Sunday, January 10, 2010

Math's Never Looked Quite This Good

Somebody call Warren Ellis. This post from New Scientist's science and math page isn't the start of a new Planetary story arc, but it sure sounds like one.

E8 in all its glory! Kinda looks like the LHC detector.

In all fairness, Ellis's inspiration for the (non-spatial) 196,833-dimensional "snowflake" Wildstorm Multiverse came from the Fischer-Griess Monster group, not the E8 group, but, as I tenuously understand, they're both important parts of group theory mathematics. What caught my attention about this discovery in the 248-dimensional E8 group being visualized for the first time is its possible link to string theory, particularly in relation to Garrett Lisi's unified field theory.

Now, I'm obviously not a mathematician or a physicist, so I can't be expected to explain everything in exacting technical detail, but I'll try to describe the fundamentals as I understand them. Unified field theory is, currently, the holy grail of the math and physics world: with an understanding of this "theory of everything" scientists could tie the interactions between elementary particles together and understand matter, energy and the universe in a fundamental way. I think gravity is the odd force out right now, meaning that nobody knows how to fit it into the mix. Just to give an idea of what kind of mind it might take to crack this sucker, working on a unified field theory basically broke Einstein and there are even some people that suggest the stress brought on by the exertion cut his life short.

There are plenty of theories of everything and they're all ridiculously complex. Garrett Lisi's theory fascinates me mainly because the man's biography is equally fascinating. It starts in Southern California where Lisi was raised and educated, earning two B.S. degrees for mathematics and physics with honors from UCLA and a Ph.D. in physics from UCSD. Somewhere along the way he became a big, big time surfer and spent his post-doc years transitioning between surfing the Maui shoreline and cooking up his paper "An Exceptionally Simple Theory of Everything"--living the dream I think every serious geek wishes they could. In addition to surfing Lisi has also participated-to-a-degree in virtually every type of adventure sport you can think of, possibly including simultaneous Mexican cock fight/shopping cart demolition derby. (It's the next hot thing!)
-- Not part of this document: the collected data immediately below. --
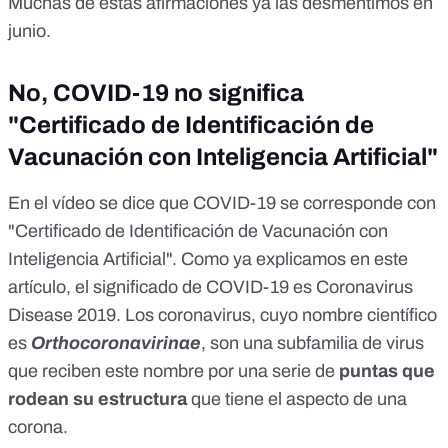
Muchas de estas afirmaciones ya
las desmentimos en
junio
.
No, COVID-19 no significa
"Certificado de Identificación de
Vacunación con Inteligencia Artificial"
En el vídeo se dice que COVID-19 se corresponde con
"Certificado de Identificación de Vacunación con
Inteligencia Artificial". Como ya explicamos en
este
artículo
, el significado de COVID-19 es Coronavirus
Disease 2019. Los coronavirus, cuyo nombre científico
es
Orthocoronavirinae
, son una subfamilia de virus
que reciben este nombre por una serie de
puntas que
rodean su estructura
que tiene el aspecto de una
corona.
Lisi's unified field theory as laid out in the aforementioned paper envisions each point of the E8 group as a different elementary particle having a distinct link to all the others and resting in our four-dimensional spacetime. Many physicists think Lisi's theory is wishful thinking and I wish I knew enough about the whole movement to express anything approaching a thoughtful comparison of all competing models. Still, his model, on the surface, sounds logical and elegant enough to allow my brain easy access to its message, so I like it.

Now, as the New Scientist article explains towards the end, these experiments with supercooled cobalt-niobium crystals where E8 as observed have no direct relation to string theory or Lisi's theory, but they do show that the group does show up in the real world and not just on paper. Still a very, very cool advance.